DROIT DE L'URBANISME

Objet : Bien que l'adoption d'un plan d'occupation des sols illégal, par une Commune, est constitutive d'une faute engageant sa responsabilité, celle-ci ne peut se voir engagée du fait du préjudice subi par l'acquéreur d'un terrain devenu inconstructible auprès de l'aménageur, faute de lien de causalité directe.

Rappel de la procédure

Sur la requête de M. T., la CAA de MARSEILLE a, par un arrêt en date du 19 Octobre 2006, déclaré la Commune du RAYOL CANADEL et l'Etat solidairement responsables du préjudice subi par M. T. du fait de l'illégalité du classement.

L'Etat, et la Commune du RAYOL-CANADEL, se pourvoient contre les dispositions de cet arrêt par lesquels la Cour les a déclarés solidairement responsables du préjudice subi par M. T. et a ordonné avant-dire droit une expertise sur le préjudice subi.

Le Conseil d'Etat retient que la responsabilité d'une personne publique n'est susceptible d'être engagée que s'il existe un lien de causalité suffisamment direct entre les fautes commises par cette personne et le préjudice subi par la victime.

Le Conseil d'Etat ne retient pas le préjudice de l'acquéreur du terrain inconstructible pour défaut de lien de causalité.

La Commune du RAYOL CANADEL, en classant les terrains en cause en zone constructible puis en créant la zone d'aménagement concerté de la Tessonnière et en approuvant le plan d'aménagement de cette zone, ainsi que l'Etat, en donnant son accord à la création de la zone, ont commis des fautes de nature à engager leur responsabilité.

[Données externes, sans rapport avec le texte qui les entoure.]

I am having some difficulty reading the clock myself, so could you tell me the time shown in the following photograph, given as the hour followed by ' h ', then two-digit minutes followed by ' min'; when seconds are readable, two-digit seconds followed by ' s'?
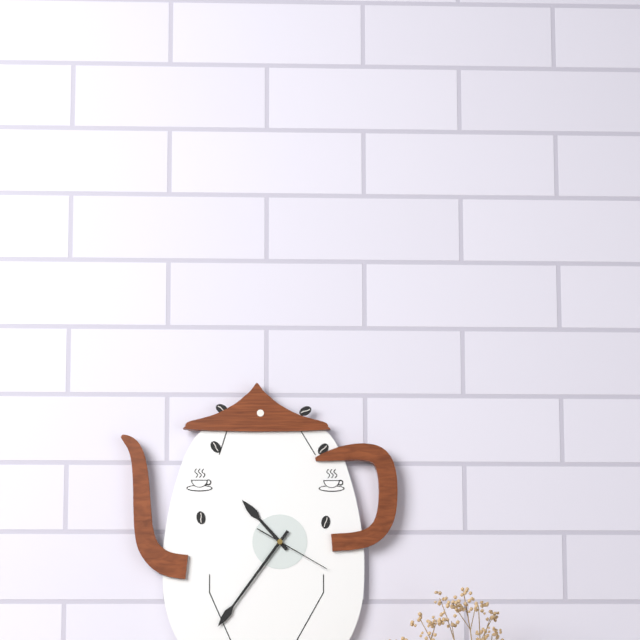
10 h 36 min 20 s
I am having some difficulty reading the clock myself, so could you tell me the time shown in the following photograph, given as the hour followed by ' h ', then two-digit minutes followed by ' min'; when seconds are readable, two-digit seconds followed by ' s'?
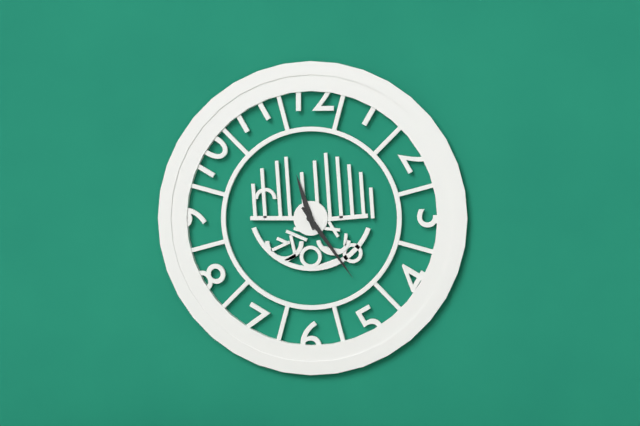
11 h 24 min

Toutefois, selon le Conseil d'Etat le préjudice résulte pour les acquéreurs des terrains, de la différence entre le prix auquel ils ont acquis ces terrains et la valeur réelle de ces derniers, à leur date d'acquisition, compte tenu de l'interdiction de construire dont ils étaient frappés.

Selon le Conseil d'Etat le préjudice des acquéreurs trouve son origine directe dans les contrats de vente passés entre les acquéreurs et l'aménageur de la zone, lesquels pouvaient prévoir, en particulier, que la vente n'était conclue que sous réserve de l'obtention des permis de construire.

En conséquence, les préjudices, que M. T. soutient avoir subis et dont il pouvait demander réparation en poursuivant l'aménageur devant le Juge judiciaire, ne peuvent pas être regardés comme étant la conséquence directe des fautes commises par la commune et par l'Etat.

Dès lors, en retenant implicitement, l'existence d'un lien de causalité directe entre les fautes et les préjudices invoqués, la CAA de MARSEILLE a entaché son arrêt d'une erreur de qualification juridique des faits.